Today's class resembled something you'd see documented on a Discovery Channel special on why NOT to have multiple children in the same room.
The boys were great. They didn't even bat an eye at sharing the classroom with Baby Girl. I think almost-10-year-olds still think that girls have cooties, which is fine by me. I didn't have to put up with 40 minutes of "can I hold her please?" (Side note: I did not fare so well with the adult population. People think I'm weird, but I LOVE holding Baby Girl - I don't get to do it often enough).
The boys were also - well, boys. After Himself and I found the classroom (did we even know that our church had a second story?!), we walked in to discover one boy leaning back on his chair, one squatting on the windowsill with his head out the window and one looking like he wanted to find the nearest exit and bolt (this would be the son of one of the bishopric members). We then found out that the three extremes had come - one boy is genius-level brilliant and therefore bored most of the time (aka the one perched on the window sill with his head out a second-story window), one boy has a significant learning disability, the other (the one who looked ready to bolt) is smack dab in the middle. He's the one who asked the question I answered incorrectly.
The lesson was on something I've known my entire life, but Baby Girl had, at this point, been screaming intermittently for the past 18ish hours, and when that happens all brain cells go into "self-destruct" mode and I turn into a blathering idiot. One boy asked a question that any reasonably intelligent adult who had been attending our church for any amount of time should be able to answer. I answered wrong. False doctrine on the first week.

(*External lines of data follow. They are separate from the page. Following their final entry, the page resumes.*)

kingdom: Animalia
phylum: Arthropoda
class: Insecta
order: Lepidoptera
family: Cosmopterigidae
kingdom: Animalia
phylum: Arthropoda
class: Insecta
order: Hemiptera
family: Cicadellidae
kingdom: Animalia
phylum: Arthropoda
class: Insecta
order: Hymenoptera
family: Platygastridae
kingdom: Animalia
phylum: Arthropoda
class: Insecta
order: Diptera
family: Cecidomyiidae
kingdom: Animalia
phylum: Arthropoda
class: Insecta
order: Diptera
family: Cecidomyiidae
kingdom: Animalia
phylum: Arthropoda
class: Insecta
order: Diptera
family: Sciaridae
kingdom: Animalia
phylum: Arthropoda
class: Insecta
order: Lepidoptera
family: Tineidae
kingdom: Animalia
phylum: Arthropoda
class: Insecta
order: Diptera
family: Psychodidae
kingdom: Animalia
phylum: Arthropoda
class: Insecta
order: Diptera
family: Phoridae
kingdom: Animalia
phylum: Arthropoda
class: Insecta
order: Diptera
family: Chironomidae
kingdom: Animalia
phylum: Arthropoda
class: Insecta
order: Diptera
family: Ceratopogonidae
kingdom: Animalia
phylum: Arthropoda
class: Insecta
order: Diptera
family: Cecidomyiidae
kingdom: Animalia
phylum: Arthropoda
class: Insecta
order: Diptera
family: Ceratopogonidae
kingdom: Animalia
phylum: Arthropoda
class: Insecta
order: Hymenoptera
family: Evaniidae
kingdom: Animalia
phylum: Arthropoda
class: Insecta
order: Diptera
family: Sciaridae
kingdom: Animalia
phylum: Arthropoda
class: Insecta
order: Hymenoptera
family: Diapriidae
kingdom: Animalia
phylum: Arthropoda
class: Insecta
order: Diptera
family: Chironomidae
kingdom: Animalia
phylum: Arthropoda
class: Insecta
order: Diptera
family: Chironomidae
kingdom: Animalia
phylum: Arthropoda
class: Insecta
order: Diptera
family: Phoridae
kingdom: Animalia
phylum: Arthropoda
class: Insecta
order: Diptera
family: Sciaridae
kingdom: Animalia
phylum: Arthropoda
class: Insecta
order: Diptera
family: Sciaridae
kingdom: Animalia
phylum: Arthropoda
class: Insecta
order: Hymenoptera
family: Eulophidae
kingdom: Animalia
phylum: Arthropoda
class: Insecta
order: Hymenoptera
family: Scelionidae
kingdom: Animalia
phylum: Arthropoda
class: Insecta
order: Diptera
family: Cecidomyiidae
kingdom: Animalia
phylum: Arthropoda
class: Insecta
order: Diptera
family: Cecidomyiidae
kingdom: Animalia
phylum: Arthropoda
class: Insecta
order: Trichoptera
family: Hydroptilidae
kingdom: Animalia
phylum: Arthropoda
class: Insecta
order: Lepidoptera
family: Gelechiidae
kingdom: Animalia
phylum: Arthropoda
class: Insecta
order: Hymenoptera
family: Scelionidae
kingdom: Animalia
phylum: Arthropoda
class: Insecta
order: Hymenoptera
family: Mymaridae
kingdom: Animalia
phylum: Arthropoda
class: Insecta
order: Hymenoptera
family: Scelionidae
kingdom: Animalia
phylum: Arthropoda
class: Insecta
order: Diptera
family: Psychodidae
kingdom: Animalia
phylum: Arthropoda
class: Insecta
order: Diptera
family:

Himself sat in the back, unsuccessfully trying to decide if the peep Baby Girl was about to make warranted him leaving the room or not. If he left the room, she quieted immediately, necessitating that he rejoin class. If he didn't, she screwed up her little face and let her cries rip, meaning he couldn't find the door fast enough to not disrupt class.
Himself finished the lesson - or was supposed to. I ended up schlepping Baby Girl to the mother's lounge to eat, where she instantly turned into her normal self, as if she was merely traumatized by the site of so many boys in one room (who could blame her?)
Tune in next week for another update on Baby Girl and The Boys.
2 comments:
Only one bit of false doctrine during the week...that's not bad. You should hang out in EQ once in a while. :D
Yeah, ask Himself sometime about the week he visited my parents and the lesson was on who it is okay to not love.
Um, yeah ... pretty sure that isn't in the sanctioned lessons. lol.